(Exercise objective): Could you pull out, word for word, the lines of the data starting at the one containing "2020.04.26 06:09" and ending at the one containing "2020.04.20 05:26", with both of those lines included?

(Records supplied):
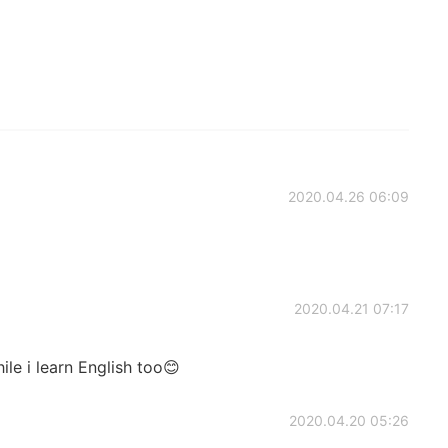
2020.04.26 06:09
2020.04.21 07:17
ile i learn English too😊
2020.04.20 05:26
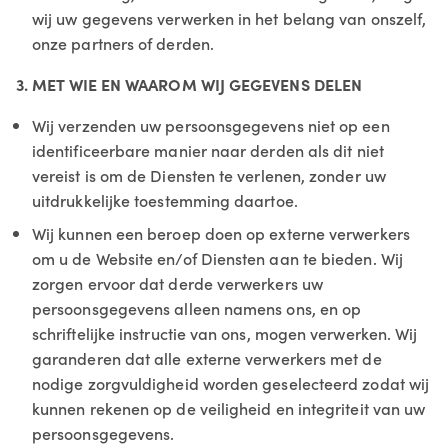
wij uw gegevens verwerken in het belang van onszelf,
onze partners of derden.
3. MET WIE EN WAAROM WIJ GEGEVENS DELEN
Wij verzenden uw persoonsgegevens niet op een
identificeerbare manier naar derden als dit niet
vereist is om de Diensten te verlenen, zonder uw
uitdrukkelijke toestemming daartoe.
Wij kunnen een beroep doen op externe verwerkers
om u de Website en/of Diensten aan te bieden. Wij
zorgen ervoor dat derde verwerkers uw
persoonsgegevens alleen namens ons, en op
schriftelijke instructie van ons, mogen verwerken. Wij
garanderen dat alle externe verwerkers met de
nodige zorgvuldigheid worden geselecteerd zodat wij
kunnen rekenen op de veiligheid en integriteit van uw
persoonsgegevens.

...

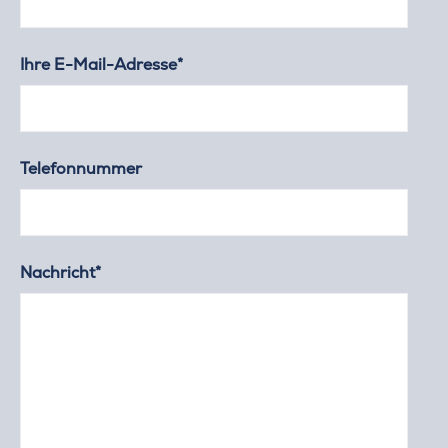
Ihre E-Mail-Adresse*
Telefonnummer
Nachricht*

(Exercise solution):
2020.04.26 06:09
2020.04.21 07:17
ile i learn English too😊
2020.04.20 05:26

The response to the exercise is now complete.